Of course, even if parenthood isn't selfish in the way critics suggest, that doesn't mean it is fair to the rest of society. Just because we can now assign a positive objective value to parenthood doesn't mean it trumps all other values. After all, parenthood isn't the only way of trying to achieve something important that matters independently of ourselves. And the value of following one's calling is not the only kind of value that deserves respect. Aside from anything else, if the planet melts because of all the rich world children flying about and enjoying central heating then parenthood will become extinct along with everything else. We still need some clarification about how to best address the distribution problem: given that society's resources are limited, how should we decide between the many moral claims on our attention?
Here's one way to go. First, if one wants to think of parenthood in terms of an objective need, like hunger, that society should recognise as a priority, then it is be better to think of it in a more general way: people should have the right to (try to) achieve something that matters with their lives.
That is a justification for providing people with the opportunities and resources for various different ways of making their lives matter as well as parenthood, such as access to jobs that are more than formless alienating drudgery for a living. It seems unjust that for most people – and especially for those from socio-economically deprived backgrounds – parenthood is the only real option for this that they have. If endorsing this right leads to fewer people becoming parents because other ethical projects now call out to them more strongly, that would be no bad thing. The aim is more people living lives they believe matter, not necessarily more parents.
Second, parenthood may differ from other vocations, like writing novels or social activism, in the costs it imposes on others. Most alarmingly, if there is indeed a hard carbon constraint on humanity's total consumption then there may be a limit to the number of people who can follow their parental calling without environmental collapse.
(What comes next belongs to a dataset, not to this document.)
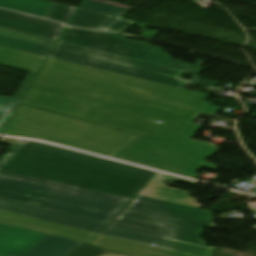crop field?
Returning <instances> with one entry per match:
<instances>
[{"label":"crop field","mask_w":256,"mask_h":256,"mask_svg":"<svg viewBox=\"0 0 256 256\" xmlns=\"http://www.w3.org/2000/svg\"><path fill=\"white\" fill-rule=\"evenodd\" d=\"M75 10V7L55 3L48 18L68 23Z\"/></svg>","instance_id":"4177f3b9"},{"label":"crop field","mask_w":256,"mask_h":256,"mask_svg":"<svg viewBox=\"0 0 256 256\" xmlns=\"http://www.w3.org/2000/svg\"><path fill=\"white\" fill-rule=\"evenodd\" d=\"M0 46L28 52V53H32V54H36L44 57H47V55L51 51V48H47V47H43V46L31 44V43H26V42L14 40V39H9L1 36H0Z\"/></svg>","instance_id":"00972430"},{"label":"crop field","mask_w":256,"mask_h":256,"mask_svg":"<svg viewBox=\"0 0 256 256\" xmlns=\"http://www.w3.org/2000/svg\"><path fill=\"white\" fill-rule=\"evenodd\" d=\"M36 74L29 73L14 99L0 97V134L20 103Z\"/></svg>","instance_id":"214f88e0"},{"label":"crop field","mask_w":256,"mask_h":256,"mask_svg":"<svg viewBox=\"0 0 256 256\" xmlns=\"http://www.w3.org/2000/svg\"><path fill=\"white\" fill-rule=\"evenodd\" d=\"M111 16L79 8L70 25L98 29Z\"/></svg>","instance_id":"92a150f3"},{"label":"crop field","mask_w":256,"mask_h":256,"mask_svg":"<svg viewBox=\"0 0 256 256\" xmlns=\"http://www.w3.org/2000/svg\"><path fill=\"white\" fill-rule=\"evenodd\" d=\"M81 8L113 15L103 26L99 28L100 30L121 32L133 24L132 21L121 18L125 13L129 11V9L126 8L106 5L90 0L83 2Z\"/></svg>","instance_id":"4a817a6b"},{"label":"crop field","mask_w":256,"mask_h":256,"mask_svg":"<svg viewBox=\"0 0 256 256\" xmlns=\"http://www.w3.org/2000/svg\"><path fill=\"white\" fill-rule=\"evenodd\" d=\"M118 157L185 177H193L201 167L218 169L217 164L205 161L207 156L142 137Z\"/></svg>","instance_id":"5a996713"},{"label":"crop field","mask_w":256,"mask_h":256,"mask_svg":"<svg viewBox=\"0 0 256 256\" xmlns=\"http://www.w3.org/2000/svg\"><path fill=\"white\" fill-rule=\"evenodd\" d=\"M0 223L15 226V227H21L26 228L74 241H85L89 242L96 234L43 221L38 220L30 217H25L13 213H8L4 211H0Z\"/></svg>","instance_id":"22f410ed"},{"label":"crop field","mask_w":256,"mask_h":256,"mask_svg":"<svg viewBox=\"0 0 256 256\" xmlns=\"http://www.w3.org/2000/svg\"><path fill=\"white\" fill-rule=\"evenodd\" d=\"M11 228V226L0 224V237Z\"/></svg>","instance_id":"eef30255"},{"label":"crop field","mask_w":256,"mask_h":256,"mask_svg":"<svg viewBox=\"0 0 256 256\" xmlns=\"http://www.w3.org/2000/svg\"><path fill=\"white\" fill-rule=\"evenodd\" d=\"M0 26L58 40L65 27L60 23L43 20L0 9Z\"/></svg>","instance_id":"cbeb9de0"},{"label":"crop field","mask_w":256,"mask_h":256,"mask_svg":"<svg viewBox=\"0 0 256 256\" xmlns=\"http://www.w3.org/2000/svg\"><path fill=\"white\" fill-rule=\"evenodd\" d=\"M26 229L12 227L0 238V254L9 256H64L80 243L43 234L20 253L3 249Z\"/></svg>","instance_id":"d1516ede"},{"label":"crop field","mask_w":256,"mask_h":256,"mask_svg":"<svg viewBox=\"0 0 256 256\" xmlns=\"http://www.w3.org/2000/svg\"><path fill=\"white\" fill-rule=\"evenodd\" d=\"M202 70H204V68L199 67L198 70L195 72V76H197L198 73H200ZM197 77H198V76H197ZM217 84H219V83L216 82L214 85H217ZM209 86H213V85H209Z\"/></svg>","instance_id":"ae1a2a85"},{"label":"crop field","mask_w":256,"mask_h":256,"mask_svg":"<svg viewBox=\"0 0 256 256\" xmlns=\"http://www.w3.org/2000/svg\"><path fill=\"white\" fill-rule=\"evenodd\" d=\"M212 212L136 195L113 223L204 244V226L214 227Z\"/></svg>","instance_id":"dd49c442"},{"label":"crop field","mask_w":256,"mask_h":256,"mask_svg":"<svg viewBox=\"0 0 256 256\" xmlns=\"http://www.w3.org/2000/svg\"><path fill=\"white\" fill-rule=\"evenodd\" d=\"M52 58L183 89L190 81L184 71L59 41Z\"/></svg>","instance_id":"e52e79f7"},{"label":"crop field","mask_w":256,"mask_h":256,"mask_svg":"<svg viewBox=\"0 0 256 256\" xmlns=\"http://www.w3.org/2000/svg\"><path fill=\"white\" fill-rule=\"evenodd\" d=\"M53 2L45 0H0V7L47 18L54 5Z\"/></svg>","instance_id":"bc2a9ffb"},{"label":"crop field","mask_w":256,"mask_h":256,"mask_svg":"<svg viewBox=\"0 0 256 256\" xmlns=\"http://www.w3.org/2000/svg\"><path fill=\"white\" fill-rule=\"evenodd\" d=\"M0 256H4V255H0Z\"/></svg>","instance_id":"750c4746"},{"label":"crop field","mask_w":256,"mask_h":256,"mask_svg":"<svg viewBox=\"0 0 256 256\" xmlns=\"http://www.w3.org/2000/svg\"><path fill=\"white\" fill-rule=\"evenodd\" d=\"M4 171L130 198L154 171L30 141Z\"/></svg>","instance_id":"ac0d7876"},{"label":"crop field","mask_w":256,"mask_h":256,"mask_svg":"<svg viewBox=\"0 0 256 256\" xmlns=\"http://www.w3.org/2000/svg\"><path fill=\"white\" fill-rule=\"evenodd\" d=\"M41 75L215 115L210 96L49 58Z\"/></svg>","instance_id":"f4fd0767"},{"label":"crop field","mask_w":256,"mask_h":256,"mask_svg":"<svg viewBox=\"0 0 256 256\" xmlns=\"http://www.w3.org/2000/svg\"><path fill=\"white\" fill-rule=\"evenodd\" d=\"M96 1H99V2H102V3H107V4H113V3H109V2H105V1H101V0H96ZM113 5H117V4H113ZM118 6H122V5H118ZM122 7H126V6H122ZM126 8H130V7H126Z\"/></svg>","instance_id":"d3111659"},{"label":"crop field","mask_w":256,"mask_h":256,"mask_svg":"<svg viewBox=\"0 0 256 256\" xmlns=\"http://www.w3.org/2000/svg\"><path fill=\"white\" fill-rule=\"evenodd\" d=\"M23 104L213 156L218 146L190 139L201 113L38 75ZM157 120L164 121L161 124Z\"/></svg>","instance_id":"8a807250"},{"label":"crop field","mask_w":256,"mask_h":256,"mask_svg":"<svg viewBox=\"0 0 256 256\" xmlns=\"http://www.w3.org/2000/svg\"><path fill=\"white\" fill-rule=\"evenodd\" d=\"M66 256H137L88 244H80Z\"/></svg>","instance_id":"dafd665d"},{"label":"crop field","mask_w":256,"mask_h":256,"mask_svg":"<svg viewBox=\"0 0 256 256\" xmlns=\"http://www.w3.org/2000/svg\"><path fill=\"white\" fill-rule=\"evenodd\" d=\"M61 40L185 70L184 74L193 76L191 80L194 82L192 84H214L213 82L200 80L194 76V72L198 68L197 66L176 62L165 52L148 43L100 32L71 28H67Z\"/></svg>","instance_id":"d8731c3e"},{"label":"crop field","mask_w":256,"mask_h":256,"mask_svg":"<svg viewBox=\"0 0 256 256\" xmlns=\"http://www.w3.org/2000/svg\"><path fill=\"white\" fill-rule=\"evenodd\" d=\"M174 180L178 182H185L194 184V181H190L187 179L158 173L149 183L148 185L139 193L140 195L160 198L164 200H169L173 202L183 203L187 205H192L196 207H203L204 205L196 204L197 199L188 197L187 192L173 189L171 187H167L163 185V182Z\"/></svg>","instance_id":"5142ce71"},{"label":"crop field","mask_w":256,"mask_h":256,"mask_svg":"<svg viewBox=\"0 0 256 256\" xmlns=\"http://www.w3.org/2000/svg\"><path fill=\"white\" fill-rule=\"evenodd\" d=\"M0 35L9 37V38L22 40V41L35 43V44H39V45H43V46H47V47H51V48H53L54 44L57 42L55 40L23 33L20 31H16V30L4 28V27H0Z\"/></svg>","instance_id":"a9b5d70f"},{"label":"crop field","mask_w":256,"mask_h":256,"mask_svg":"<svg viewBox=\"0 0 256 256\" xmlns=\"http://www.w3.org/2000/svg\"><path fill=\"white\" fill-rule=\"evenodd\" d=\"M29 141L0 158V196L110 222L129 199L1 171Z\"/></svg>","instance_id":"34b2d1b8"},{"label":"crop field","mask_w":256,"mask_h":256,"mask_svg":"<svg viewBox=\"0 0 256 256\" xmlns=\"http://www.w3.org/2000/svg\"><path fill=\"white\" fill-rule=\"evenodd\" d=\"M91 244L141 256H188L102 235H99Z\"/></svg>","instance_id":"d9b57169"},{"label":"crop field","mask_w":256,"mask_h":256,"mask_svg":"<svg viewBox=\"0 0 256 256\" xmlns=\"http://www.w3.org/2000/svg\"><path fill=\"white\" fill-rule=\"evenodd\" d=\"M40 235H42V233L28 230L26 233H24L22 236H20L14 242H12L10 245H8L6 247V249L20 252L26 246H28L31 242H33L35 239H37Z\"/></svg>","instance_id":"730fd06b"},{"label":"crop field","mask_w":256,"mask_h":256,"mask_svg":"<svg viewBox=\"0 0 256 256\" xmlns=\"http://www.w3.org/2000/svg\"><path fill=\"white\" fill-rule=\"evenodd\" d=\"M45 58L0 47V65L38 73Z\"/></svg>","instance_id":"733c2abd"},{"label":"crop field","mask_w":256,"mask_h":256,"mask_svg":"<svg viewBox=\"0 0 256 256\" xmlns=\"http://www.w3.org/2000/svg\"><path fill=\"white\" fill-rule=\"evenodd\" d=\"M0 210L60 223L98 233L108 223L50 208L0 197Z\"/></svg>","instance_id":"28ad6ade"},{"label":"crop field","mask_w":256,"mask_h":256,"mask_svg":"<svg viewBox=\"0 0 256 256\" xmlns=\"http://www.w3.org/2000/svg\"><path fill=\"white\" fill-rule=\"evenodd\" d=\"M4 134L42 139L114 157L138 136L20 105Z\"/></svg>","instance_id":"412701ff"},{"label":"crop field","mask_w":256,"mask_h":256,"mask_svg":"<svg viewBox=\"0 0 256 256\" xmlns=\"http://www.w3.org/2000/svg\"><path fill=\"white\" fill-rule=\"evenodd\" d=\"M101 234L149 246H153L151 244L155 243L158 244L156 246L158 248L192 256H213L212 252L216 249L214 247L157 235L113 223H110Z\"/></svg>","instance_id":"3316defc"}]
</instances>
Parenthood might reasonably be discouraged relative to those other vocations. We might have an extended public discussion (such as has been going on over gay marriage) about the traditional idea, still held by many, that parenthood is the only or best way to make one's life matter. Governments might launch media campaigns pointing out that having a single child is a more efficient way of achieving one's parental vocation, and one that also allows more other people to achieve it too. Likewise, governments could positively promote alternative vocations that require other people to sacrifice less, and perhaps ‘nudge' people who seem unlikely to be successful parents onto other paths (as is already the case for teenagers). At the extreme, rights to procreation might need to be rationed out in some fair way such as by lottery.
Talking about parenthood in this way may seem go against the private right of individuals to make such personal decisions for themselves. Yes it does. Though no one should be forced to have children if they don't want to, there is no getting around the fact that, whether you think of it as a personal consumption choice or as an ethical project, procreation imposes costs on others and those costs are a legitimate public concern.